INPUT FOR THIS TASK Block Start

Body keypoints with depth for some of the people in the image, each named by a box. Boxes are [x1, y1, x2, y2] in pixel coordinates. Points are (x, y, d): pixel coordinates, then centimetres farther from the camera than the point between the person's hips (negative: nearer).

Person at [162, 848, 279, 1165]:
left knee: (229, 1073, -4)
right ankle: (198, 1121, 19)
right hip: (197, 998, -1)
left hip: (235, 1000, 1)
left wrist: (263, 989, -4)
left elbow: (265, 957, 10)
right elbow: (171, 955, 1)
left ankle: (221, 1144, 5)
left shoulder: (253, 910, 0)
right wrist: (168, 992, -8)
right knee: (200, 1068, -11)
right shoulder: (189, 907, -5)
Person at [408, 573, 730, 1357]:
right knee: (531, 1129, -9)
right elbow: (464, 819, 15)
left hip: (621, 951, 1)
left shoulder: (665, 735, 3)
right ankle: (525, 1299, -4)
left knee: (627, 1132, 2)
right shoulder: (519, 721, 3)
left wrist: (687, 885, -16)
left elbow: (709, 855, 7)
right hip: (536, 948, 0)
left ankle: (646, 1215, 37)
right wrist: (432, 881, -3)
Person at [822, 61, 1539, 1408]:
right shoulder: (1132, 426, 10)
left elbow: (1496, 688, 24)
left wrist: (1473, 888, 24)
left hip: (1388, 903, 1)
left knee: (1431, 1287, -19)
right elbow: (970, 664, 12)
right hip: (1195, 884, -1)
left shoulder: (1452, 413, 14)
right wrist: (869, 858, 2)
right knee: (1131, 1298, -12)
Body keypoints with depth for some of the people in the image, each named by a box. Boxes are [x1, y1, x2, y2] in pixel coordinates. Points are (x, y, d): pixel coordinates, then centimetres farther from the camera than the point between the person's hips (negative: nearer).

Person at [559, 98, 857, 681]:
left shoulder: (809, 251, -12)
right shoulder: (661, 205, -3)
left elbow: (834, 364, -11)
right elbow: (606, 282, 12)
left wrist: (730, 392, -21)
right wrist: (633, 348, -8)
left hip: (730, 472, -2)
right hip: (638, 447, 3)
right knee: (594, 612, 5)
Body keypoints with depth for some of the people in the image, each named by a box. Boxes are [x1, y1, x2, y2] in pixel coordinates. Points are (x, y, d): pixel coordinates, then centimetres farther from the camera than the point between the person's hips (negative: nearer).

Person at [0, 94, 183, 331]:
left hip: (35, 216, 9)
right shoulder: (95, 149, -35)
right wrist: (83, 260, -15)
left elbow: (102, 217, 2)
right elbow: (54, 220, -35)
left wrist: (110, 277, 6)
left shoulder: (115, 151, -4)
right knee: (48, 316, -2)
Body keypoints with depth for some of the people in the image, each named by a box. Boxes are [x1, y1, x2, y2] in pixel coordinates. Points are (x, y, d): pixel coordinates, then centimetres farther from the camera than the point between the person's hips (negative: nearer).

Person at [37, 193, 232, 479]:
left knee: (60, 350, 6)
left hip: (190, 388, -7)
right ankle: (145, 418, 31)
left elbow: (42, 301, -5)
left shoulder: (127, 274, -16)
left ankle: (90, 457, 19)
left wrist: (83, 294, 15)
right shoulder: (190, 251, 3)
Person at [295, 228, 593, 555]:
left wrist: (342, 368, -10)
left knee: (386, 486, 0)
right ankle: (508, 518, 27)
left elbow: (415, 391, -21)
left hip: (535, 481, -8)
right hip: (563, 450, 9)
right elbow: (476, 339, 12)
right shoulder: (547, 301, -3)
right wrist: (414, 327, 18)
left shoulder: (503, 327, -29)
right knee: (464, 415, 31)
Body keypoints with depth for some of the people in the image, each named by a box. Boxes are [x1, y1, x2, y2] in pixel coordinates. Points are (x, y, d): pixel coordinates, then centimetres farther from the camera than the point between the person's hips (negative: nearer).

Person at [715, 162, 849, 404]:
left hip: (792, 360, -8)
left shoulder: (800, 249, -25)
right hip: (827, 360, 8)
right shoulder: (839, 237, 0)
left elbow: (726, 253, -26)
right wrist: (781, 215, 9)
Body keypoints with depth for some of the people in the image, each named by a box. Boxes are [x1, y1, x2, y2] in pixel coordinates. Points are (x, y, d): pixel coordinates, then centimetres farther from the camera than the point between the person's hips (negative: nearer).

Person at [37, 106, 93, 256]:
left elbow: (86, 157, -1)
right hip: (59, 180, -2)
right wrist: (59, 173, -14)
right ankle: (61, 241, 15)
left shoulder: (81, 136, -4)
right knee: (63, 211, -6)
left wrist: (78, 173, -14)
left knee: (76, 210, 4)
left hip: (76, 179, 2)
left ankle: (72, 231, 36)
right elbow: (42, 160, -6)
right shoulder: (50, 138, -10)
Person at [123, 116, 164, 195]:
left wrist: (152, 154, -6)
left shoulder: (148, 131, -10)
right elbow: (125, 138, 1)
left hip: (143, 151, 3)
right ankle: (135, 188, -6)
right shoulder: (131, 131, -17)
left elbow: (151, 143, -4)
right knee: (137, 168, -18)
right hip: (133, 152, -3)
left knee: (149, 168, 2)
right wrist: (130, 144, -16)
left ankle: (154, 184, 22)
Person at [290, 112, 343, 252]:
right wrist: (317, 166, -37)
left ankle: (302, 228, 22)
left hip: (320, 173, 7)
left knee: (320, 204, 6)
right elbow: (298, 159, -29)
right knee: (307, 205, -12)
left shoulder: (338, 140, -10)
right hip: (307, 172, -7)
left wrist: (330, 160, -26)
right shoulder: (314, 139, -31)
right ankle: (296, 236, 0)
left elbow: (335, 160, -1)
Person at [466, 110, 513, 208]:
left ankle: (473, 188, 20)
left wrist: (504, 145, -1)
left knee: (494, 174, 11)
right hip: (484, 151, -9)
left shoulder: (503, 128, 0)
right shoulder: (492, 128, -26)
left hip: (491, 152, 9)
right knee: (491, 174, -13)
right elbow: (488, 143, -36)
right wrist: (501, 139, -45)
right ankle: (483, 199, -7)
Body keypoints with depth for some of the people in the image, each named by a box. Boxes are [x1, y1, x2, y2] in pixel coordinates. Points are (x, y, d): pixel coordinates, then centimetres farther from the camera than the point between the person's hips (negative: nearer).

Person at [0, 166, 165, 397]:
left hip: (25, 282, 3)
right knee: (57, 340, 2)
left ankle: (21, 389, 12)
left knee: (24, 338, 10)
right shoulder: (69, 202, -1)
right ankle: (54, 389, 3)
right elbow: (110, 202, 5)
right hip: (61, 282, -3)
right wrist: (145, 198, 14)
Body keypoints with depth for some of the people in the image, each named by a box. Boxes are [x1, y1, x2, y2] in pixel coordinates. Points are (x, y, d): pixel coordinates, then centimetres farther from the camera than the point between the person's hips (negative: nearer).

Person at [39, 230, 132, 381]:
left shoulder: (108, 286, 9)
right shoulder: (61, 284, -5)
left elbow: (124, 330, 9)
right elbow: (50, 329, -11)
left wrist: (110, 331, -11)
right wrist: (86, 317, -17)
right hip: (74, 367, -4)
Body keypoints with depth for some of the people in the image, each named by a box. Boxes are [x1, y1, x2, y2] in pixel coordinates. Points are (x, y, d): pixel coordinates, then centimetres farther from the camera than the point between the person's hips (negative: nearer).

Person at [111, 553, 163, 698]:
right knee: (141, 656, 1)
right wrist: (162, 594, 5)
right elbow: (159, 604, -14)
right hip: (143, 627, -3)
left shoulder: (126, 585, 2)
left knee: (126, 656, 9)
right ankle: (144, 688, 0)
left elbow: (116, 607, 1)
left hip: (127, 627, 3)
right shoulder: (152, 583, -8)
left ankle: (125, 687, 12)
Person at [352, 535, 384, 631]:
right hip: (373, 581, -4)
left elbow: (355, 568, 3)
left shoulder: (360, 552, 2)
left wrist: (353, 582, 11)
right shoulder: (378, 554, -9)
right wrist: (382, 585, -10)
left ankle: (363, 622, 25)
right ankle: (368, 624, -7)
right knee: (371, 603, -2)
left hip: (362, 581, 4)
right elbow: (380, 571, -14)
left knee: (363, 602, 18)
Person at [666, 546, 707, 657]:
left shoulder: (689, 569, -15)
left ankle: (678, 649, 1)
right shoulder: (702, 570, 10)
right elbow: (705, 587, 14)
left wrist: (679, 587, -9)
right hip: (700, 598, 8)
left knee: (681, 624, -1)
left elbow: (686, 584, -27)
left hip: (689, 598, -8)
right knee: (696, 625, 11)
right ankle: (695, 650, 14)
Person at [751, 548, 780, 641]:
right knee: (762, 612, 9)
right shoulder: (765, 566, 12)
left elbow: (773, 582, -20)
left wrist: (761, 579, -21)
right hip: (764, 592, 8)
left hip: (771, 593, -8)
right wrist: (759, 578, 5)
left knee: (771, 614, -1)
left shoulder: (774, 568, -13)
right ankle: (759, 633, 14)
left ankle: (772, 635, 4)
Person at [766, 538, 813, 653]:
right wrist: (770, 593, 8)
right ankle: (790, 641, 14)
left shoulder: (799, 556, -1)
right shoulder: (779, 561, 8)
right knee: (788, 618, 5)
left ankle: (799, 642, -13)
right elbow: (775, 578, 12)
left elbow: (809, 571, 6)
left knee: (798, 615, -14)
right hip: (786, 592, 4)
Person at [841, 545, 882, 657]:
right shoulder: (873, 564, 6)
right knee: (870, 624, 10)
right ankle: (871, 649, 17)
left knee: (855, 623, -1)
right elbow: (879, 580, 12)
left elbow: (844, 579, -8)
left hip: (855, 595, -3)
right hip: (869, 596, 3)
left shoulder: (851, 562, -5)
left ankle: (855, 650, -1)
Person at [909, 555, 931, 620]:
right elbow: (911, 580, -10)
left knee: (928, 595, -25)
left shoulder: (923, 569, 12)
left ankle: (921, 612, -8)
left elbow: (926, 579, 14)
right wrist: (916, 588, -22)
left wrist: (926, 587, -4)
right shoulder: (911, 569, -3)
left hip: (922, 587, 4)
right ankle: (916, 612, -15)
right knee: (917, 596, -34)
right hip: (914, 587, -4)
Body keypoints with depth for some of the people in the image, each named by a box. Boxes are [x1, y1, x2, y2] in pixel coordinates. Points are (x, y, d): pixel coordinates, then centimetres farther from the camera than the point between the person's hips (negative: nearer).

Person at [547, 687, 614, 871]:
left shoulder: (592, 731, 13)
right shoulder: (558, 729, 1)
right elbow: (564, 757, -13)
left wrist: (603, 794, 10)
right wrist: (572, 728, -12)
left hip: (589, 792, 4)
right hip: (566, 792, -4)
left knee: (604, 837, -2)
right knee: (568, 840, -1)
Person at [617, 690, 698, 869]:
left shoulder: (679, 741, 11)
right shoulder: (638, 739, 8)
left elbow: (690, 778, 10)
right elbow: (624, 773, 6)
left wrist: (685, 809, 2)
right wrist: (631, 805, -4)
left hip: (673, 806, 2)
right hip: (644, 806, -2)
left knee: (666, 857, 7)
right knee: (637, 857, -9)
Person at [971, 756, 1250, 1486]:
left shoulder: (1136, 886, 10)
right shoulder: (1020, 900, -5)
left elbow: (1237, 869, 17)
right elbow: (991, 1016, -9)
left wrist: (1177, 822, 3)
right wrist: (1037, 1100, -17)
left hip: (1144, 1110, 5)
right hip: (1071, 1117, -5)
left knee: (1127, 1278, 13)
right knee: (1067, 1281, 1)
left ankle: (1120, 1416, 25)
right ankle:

INPUT FOR THIS TASK Block End

DESCRIPTION OF THE TASK >> Please return only the lines above, starting at the line that has "right elbow: (970, 664, 12)" and ending at the line that has "left hip: (35, 216, 9)", keeping both and leaving each one unchanged.

RESULT >>
right elbow: (970, 664, 12)
right hip: (1195, 884, -1)
left shoulder: (1452, 413, 14)
right wrist: (869, 858, 2)
right knee: (1131, 1298, -12)
Body keypoints with depth for some of the people in the image, each named by a box. Boxes are [x1, y1, x2, y2] in pixel coordinates. Points are (x, y, d): pixel coordinates, then centimetres farther from the camera than the point between the person's hips (negative: nearer).

Person at [559, 98, 857, 681]:
left shoulder: (809, 251, -12)
right shoulder: (661, 205, -3)
left elbow: (834, 364, -11)
right elbow: (606, 282, 12)
left wrist: (730, 392, -21)
right wrist: (633, 348, -8)
left hip: (730, 472, -2)
right hip: (638, 447, 3)
right knee: (594, 612, 5)
Body keypoints with depth for some of the people in the image, each named by a box. Boxes are [x1, y1, x2, y2] in pixel coordinates. Points are (x, y, d): pixel coordinates, then centimetres farther from the camera than the point between the person's hips (negative: nearer).

Person at [0, 94, 183, 331]:
left hip: (35, 216, 9)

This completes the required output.